“Vote with your dollar” is a popular expression and one I now lovingly embrace. I never gave much thought to how spending my money somewhere might actually be supporting hate or prejudice. I grew up obsessed with the newest styles and shiniest gadgets and got myself into a lot of debt that way. It’s disappointing to find out that a place I liked to shop at is actually my enemy. (I am also disappointed in my own irresponsible choices that are not good for me or others.) Wal-Mart is the most famous example. For goodness sakes, they think women should be paid less than men! Well being a woman I can’t stand for that so I will not shop there anymore. I already reduced my trips to them based on how they hurt small business owners by undercutting prices and hurt the environment by mass production of toxic manufacturing processes. Until learning about their anti-female agenda I would stop there for “emergency” supplies when other stores were too far or expensive, but that is OVER!
Other places Like Chik-Fil-A served such a bland sandwich(back when I ate meat) that I wouldn’t eat there again anyway, but once learning about their hate towards LGBTQ people they wouldn’t even be an “emergency” snack.
GAP makes comfortable classic clothing that l love for everyday, but when I read they wouldn’t support safety measures in their overseas factories I stopped shopping there. But does it count if I still buy their label at a second hand shop or charity shop? What do you think?

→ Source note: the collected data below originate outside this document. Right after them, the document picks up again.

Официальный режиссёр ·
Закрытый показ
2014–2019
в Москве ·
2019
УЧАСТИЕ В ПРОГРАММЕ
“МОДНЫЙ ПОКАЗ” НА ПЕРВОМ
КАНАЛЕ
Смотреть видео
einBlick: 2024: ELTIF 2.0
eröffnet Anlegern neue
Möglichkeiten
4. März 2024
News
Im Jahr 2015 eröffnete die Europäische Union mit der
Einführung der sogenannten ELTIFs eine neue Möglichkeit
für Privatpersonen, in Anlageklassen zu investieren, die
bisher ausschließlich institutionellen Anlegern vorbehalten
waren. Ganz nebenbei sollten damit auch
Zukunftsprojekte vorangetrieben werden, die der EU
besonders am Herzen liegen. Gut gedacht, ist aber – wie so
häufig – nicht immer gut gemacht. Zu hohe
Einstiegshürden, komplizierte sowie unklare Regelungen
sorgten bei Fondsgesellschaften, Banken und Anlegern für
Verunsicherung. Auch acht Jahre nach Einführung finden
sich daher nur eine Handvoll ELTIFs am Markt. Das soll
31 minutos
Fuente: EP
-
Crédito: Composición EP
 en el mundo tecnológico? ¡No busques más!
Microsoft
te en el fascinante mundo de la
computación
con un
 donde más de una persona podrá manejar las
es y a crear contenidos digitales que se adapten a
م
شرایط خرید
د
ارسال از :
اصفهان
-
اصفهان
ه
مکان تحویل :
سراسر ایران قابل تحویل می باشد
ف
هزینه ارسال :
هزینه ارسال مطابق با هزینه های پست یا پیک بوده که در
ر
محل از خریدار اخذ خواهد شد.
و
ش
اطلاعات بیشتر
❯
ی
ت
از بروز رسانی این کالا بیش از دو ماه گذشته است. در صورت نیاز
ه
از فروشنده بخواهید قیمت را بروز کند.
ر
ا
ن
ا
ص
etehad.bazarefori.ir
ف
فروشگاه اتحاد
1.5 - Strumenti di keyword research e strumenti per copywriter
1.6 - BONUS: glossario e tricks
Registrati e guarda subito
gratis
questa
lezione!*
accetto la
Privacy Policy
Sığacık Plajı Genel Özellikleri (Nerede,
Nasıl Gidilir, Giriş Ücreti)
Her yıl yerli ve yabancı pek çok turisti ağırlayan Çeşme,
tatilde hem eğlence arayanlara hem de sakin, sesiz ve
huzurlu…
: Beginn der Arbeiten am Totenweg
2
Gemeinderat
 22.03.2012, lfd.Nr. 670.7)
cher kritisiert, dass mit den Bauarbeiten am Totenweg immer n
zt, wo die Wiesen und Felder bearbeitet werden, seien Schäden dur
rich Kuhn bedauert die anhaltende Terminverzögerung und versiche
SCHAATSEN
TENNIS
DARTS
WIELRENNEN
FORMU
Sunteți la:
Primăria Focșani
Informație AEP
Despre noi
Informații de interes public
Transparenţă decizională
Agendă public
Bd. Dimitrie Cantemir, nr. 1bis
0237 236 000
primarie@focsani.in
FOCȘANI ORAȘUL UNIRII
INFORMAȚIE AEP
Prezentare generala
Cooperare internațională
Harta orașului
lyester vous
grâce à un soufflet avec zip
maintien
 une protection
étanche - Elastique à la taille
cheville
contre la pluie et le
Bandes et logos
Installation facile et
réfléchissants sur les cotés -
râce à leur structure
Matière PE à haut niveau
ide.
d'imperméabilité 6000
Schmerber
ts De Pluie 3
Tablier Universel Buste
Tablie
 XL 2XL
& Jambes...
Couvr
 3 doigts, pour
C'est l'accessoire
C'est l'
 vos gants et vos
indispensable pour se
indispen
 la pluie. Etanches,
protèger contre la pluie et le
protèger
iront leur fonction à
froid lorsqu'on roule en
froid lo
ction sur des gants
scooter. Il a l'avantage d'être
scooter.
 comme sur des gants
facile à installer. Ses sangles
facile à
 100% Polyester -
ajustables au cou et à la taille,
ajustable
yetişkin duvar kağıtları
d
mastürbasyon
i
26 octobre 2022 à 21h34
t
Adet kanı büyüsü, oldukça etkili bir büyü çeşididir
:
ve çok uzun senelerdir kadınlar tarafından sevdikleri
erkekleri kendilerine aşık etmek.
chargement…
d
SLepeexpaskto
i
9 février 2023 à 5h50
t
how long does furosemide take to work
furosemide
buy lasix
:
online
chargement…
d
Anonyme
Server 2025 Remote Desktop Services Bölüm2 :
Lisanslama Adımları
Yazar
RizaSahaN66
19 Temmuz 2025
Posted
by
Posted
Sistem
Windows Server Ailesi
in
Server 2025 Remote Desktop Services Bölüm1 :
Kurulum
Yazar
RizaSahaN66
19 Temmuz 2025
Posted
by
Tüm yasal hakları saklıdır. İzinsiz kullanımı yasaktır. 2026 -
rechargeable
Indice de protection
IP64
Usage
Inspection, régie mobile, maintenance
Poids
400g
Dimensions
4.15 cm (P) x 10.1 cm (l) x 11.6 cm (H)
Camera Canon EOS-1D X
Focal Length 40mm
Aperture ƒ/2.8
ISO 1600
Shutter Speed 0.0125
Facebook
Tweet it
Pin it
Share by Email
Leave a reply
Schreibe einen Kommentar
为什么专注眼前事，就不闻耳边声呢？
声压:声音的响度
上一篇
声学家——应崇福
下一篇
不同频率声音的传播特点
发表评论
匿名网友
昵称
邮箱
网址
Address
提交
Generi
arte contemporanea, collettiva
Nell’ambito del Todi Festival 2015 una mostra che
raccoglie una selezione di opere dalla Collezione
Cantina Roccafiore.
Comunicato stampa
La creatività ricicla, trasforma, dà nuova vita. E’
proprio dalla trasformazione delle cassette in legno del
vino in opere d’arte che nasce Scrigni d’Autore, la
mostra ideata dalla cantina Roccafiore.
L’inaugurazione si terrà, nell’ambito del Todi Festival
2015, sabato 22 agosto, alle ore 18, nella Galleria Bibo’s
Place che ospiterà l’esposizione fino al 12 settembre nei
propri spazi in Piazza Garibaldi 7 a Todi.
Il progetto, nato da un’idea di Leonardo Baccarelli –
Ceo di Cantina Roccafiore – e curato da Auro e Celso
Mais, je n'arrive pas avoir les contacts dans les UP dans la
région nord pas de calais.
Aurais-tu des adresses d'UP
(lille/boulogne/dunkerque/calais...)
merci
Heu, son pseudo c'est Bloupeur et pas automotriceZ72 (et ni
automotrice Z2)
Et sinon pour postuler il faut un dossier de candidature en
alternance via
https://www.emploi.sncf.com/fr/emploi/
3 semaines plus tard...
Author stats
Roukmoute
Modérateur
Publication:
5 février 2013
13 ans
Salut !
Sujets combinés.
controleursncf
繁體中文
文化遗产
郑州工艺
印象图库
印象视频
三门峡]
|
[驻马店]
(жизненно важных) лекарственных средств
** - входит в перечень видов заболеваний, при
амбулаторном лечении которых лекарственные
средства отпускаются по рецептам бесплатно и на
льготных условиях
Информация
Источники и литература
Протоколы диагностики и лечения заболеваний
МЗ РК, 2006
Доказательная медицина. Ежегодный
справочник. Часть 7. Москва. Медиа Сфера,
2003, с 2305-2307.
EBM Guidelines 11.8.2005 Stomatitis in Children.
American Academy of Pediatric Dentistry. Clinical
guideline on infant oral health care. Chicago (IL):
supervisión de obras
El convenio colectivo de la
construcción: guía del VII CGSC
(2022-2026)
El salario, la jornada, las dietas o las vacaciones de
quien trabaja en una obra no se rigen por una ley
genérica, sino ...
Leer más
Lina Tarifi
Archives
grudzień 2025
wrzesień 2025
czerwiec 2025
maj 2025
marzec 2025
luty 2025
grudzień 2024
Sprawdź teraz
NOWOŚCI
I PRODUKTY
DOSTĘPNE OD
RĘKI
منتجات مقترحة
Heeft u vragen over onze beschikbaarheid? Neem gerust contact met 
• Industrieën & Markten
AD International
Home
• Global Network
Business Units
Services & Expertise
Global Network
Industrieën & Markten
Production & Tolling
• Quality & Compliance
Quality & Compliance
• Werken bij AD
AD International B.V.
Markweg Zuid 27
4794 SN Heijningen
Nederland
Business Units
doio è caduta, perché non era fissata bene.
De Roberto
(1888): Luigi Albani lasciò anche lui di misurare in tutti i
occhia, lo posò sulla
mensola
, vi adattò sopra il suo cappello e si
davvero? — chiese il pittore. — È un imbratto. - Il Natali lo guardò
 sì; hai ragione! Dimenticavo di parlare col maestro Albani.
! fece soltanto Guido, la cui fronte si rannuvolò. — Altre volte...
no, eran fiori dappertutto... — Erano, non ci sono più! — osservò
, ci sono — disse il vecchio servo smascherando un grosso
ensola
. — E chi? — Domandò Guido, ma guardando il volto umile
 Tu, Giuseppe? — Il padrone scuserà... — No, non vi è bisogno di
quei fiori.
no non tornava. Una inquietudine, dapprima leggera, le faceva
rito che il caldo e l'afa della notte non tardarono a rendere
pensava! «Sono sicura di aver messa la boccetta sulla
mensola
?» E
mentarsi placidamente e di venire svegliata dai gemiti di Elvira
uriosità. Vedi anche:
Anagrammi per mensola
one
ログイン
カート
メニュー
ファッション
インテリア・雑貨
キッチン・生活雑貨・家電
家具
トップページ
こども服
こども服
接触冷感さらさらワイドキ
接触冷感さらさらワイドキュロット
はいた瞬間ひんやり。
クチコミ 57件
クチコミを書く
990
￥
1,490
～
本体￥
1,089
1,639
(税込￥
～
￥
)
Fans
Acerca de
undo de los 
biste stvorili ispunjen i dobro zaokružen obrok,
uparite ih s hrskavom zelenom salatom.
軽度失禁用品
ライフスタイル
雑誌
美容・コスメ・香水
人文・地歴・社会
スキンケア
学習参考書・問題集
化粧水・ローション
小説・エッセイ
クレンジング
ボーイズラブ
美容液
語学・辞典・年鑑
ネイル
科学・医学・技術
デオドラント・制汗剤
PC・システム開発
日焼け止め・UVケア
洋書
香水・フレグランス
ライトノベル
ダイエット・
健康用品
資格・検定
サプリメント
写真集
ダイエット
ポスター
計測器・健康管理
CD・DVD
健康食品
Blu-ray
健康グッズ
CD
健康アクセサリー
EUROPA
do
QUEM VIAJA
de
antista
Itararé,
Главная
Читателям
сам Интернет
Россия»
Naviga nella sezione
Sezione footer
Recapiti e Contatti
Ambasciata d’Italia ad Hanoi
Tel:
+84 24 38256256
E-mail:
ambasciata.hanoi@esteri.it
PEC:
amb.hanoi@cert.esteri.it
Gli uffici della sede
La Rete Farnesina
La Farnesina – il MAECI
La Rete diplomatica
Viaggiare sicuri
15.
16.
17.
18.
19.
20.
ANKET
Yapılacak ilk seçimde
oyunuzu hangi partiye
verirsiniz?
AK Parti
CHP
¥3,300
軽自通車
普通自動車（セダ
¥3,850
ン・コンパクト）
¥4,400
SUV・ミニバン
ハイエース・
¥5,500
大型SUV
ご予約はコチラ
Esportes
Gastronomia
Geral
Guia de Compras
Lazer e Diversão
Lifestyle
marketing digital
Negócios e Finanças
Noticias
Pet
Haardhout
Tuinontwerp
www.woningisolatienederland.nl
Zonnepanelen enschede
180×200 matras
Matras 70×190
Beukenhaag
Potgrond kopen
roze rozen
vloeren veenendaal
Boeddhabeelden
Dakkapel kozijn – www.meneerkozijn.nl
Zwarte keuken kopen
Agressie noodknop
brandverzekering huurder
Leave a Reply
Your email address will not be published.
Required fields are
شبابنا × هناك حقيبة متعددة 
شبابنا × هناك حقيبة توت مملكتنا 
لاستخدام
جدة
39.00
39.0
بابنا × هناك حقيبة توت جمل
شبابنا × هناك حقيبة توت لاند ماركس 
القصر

As the years add up my need for things lessens. I am more interested in experiences than accumulation. Still I will need to buy new clothes at some point. I need my contacts and the cleaning solution. I need new tires for my bike and if I ever own a car again I need to buy gas and oil. I need to buy food and won’t always have a local health food store or coop to pick up organic non packaged food.
Was the shirt I bought made by slave or sweat shop labor?
Am I polluting the world through toxic transportation fuels?
Was my food picked by farm hands that are forced to work with dangerous pesticides or are not protected under the law and thus easily taken advantage of by their employers?
Despite these worries, I can control a lot and am intent on making choices that are not only good for me and my wallet, but for people everywhere. Because part of living empowered is supporting others and ensuring that every one has access to healthy living standards.
When a lot of us make the same small changes those add up and WE make a difference. The first step is research. Yes I know you only have so much time in the day, but is spending a few minutes to see if what you buy is making the world better or worse really that hard? I know firsthand what it is like to want the newest and shiniest, but I made a decision to create a world I am proud of and that means changing my actions. It was harder in the beginning, but the more time I spend ensuring my peace of mind through the simple act of paying attention the simpler it is to make the right choices. It’s not easy, but with small steps YOU can stand up for your beliefs by the simple act of consuming less and voting with your dollar. You can get a Better World Shopper Guide http://www.betterworldshopper.com/ to see the impact your purchases. Not sure what you are eating and you can’t buy everything from a local organic farm? Check out the Non GMO Project http://www.nongmoproject.org/. You can look for non-corporate websites to educate yourself. You can choose to do something.
What sustainable changes have you made recently?
How are you voting with your dollar?